The table below summarizes the common default metrics by task type.
| Task | Common metrics | Typical default | Range |
|---|---|---|---|
| Binary classification | Accuracy, precision, recall, F1, AUC-ROC, AUC-PR | Accuracy (balanced); F1 or AUC-PR (imbalanced) | 0 to 1 |
| Regression | MAE, MSE, RMSE, R^2, MAPE | R^2 (scikit-learn); RMSE (reporting) | R^2: up to 1; errors: 0 and up |
| Ranking / IR | MRR, MAP, NDCG | NDCG (web search) | 0 to 1 |
| Text generation | BLEU, ROUGE, METEOR, BERTScore, perplexity | Multiple plus human eval | varies |
| Clustering | ARI, Silhouette, NMI | ARI (with labels); Silhouette (without) | ARI/Silhouette: -1 to 1 |
A useful warning is Goodhart's law: when a measure becomes a target, it ceases to be a good measure. That phrasing comes from the anthropologist Marilyn Strathern, who in 1997 wrote, "When a measure becomes a target, it ceases to be a good measure." [10] A model heavily optimized for a specific metric often gets worse on the underlying quality that metric was meant to capture.

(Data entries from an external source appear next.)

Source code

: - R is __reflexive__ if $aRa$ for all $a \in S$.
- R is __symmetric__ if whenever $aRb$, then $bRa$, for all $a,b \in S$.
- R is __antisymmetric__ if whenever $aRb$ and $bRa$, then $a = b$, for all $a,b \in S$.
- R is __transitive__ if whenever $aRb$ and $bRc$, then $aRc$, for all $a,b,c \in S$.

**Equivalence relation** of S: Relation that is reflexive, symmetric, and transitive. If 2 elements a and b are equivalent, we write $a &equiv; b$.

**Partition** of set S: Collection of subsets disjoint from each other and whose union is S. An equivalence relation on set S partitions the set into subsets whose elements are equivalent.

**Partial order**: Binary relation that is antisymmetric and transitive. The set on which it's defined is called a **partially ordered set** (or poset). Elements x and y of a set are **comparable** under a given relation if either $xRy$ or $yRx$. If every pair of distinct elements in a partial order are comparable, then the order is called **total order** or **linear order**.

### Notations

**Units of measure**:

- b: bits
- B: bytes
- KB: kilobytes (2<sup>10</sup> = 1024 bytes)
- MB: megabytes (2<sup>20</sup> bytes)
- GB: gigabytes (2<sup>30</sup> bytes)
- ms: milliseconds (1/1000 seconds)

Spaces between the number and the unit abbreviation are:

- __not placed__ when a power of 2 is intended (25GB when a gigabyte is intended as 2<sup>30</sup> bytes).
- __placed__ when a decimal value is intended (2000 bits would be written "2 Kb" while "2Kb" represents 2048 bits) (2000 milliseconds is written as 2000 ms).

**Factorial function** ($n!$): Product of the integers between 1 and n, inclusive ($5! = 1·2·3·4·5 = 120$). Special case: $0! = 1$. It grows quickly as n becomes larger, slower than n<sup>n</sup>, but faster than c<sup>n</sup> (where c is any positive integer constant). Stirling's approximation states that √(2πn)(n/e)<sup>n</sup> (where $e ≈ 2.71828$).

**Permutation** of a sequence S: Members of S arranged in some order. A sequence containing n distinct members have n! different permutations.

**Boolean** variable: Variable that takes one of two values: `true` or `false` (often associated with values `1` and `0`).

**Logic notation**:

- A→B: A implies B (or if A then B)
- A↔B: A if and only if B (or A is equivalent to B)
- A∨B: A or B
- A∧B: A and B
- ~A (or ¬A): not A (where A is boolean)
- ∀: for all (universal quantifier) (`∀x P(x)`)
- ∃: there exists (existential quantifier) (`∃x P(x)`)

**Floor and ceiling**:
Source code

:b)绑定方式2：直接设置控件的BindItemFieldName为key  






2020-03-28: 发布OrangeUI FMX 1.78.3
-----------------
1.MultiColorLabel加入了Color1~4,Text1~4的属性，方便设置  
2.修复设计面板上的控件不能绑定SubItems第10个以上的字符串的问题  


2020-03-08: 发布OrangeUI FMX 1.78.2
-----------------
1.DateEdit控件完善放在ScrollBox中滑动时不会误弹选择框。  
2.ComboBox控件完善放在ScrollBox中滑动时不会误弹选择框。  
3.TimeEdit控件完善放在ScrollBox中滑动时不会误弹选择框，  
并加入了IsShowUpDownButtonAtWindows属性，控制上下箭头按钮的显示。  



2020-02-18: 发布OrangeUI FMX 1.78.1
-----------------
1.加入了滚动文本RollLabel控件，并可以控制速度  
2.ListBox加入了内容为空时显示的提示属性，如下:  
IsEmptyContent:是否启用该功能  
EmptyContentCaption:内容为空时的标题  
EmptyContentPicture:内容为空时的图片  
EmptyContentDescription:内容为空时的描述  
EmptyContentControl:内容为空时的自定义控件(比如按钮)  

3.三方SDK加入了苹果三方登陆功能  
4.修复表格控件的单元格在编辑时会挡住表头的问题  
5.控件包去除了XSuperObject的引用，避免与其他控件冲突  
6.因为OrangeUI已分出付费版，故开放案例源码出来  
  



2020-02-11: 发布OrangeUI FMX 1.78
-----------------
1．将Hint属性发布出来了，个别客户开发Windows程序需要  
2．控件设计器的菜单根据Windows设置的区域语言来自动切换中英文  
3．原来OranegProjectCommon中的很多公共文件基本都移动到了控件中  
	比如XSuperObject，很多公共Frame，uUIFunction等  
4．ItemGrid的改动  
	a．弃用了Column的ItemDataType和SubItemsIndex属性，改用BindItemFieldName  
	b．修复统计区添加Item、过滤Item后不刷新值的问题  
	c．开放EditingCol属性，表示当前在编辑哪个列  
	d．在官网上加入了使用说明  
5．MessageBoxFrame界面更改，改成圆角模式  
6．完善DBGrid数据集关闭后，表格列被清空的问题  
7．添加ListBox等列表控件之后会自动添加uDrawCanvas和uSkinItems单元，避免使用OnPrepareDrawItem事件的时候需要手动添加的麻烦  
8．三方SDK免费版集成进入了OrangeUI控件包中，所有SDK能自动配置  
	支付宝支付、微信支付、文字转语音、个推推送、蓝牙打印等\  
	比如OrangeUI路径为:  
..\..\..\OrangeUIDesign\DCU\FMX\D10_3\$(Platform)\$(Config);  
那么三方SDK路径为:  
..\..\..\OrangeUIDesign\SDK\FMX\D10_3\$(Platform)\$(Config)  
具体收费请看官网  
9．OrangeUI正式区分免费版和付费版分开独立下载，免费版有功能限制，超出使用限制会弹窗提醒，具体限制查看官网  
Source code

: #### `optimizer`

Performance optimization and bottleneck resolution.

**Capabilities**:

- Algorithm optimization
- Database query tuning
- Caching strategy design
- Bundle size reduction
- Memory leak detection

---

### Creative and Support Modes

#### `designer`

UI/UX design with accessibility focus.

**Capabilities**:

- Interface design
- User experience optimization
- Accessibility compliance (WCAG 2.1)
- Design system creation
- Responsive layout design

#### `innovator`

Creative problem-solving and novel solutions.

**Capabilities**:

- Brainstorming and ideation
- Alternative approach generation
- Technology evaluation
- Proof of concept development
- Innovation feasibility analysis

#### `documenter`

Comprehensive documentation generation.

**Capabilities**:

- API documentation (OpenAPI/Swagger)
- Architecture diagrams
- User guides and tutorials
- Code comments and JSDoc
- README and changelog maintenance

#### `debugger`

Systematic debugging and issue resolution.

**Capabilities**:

OpenAI researchers studied this in the reinforcement learning from human feedback setting, showing that "optimizing against the reward model is expected to make the policy worse with respect to the gold reward model after a certain point, due to Goodhart's law," because the reward model is an imperfect proxy for human preference. [7] The practical implication is to evaluate on multiple metrics and treat any one number with healthy suspicion.
Imagine a game where you guess what fruit is in a bag without looking, then check if you were right. A metric is a way to keep score. You could count how many fruits you got exactly right, or how often you said "apple" when it was something else, or give yourself partial credit when you were close. Each scoring rule tells you something different about how good you are. Machine learning models play their own version of the same game, and metrics are the scoreboards.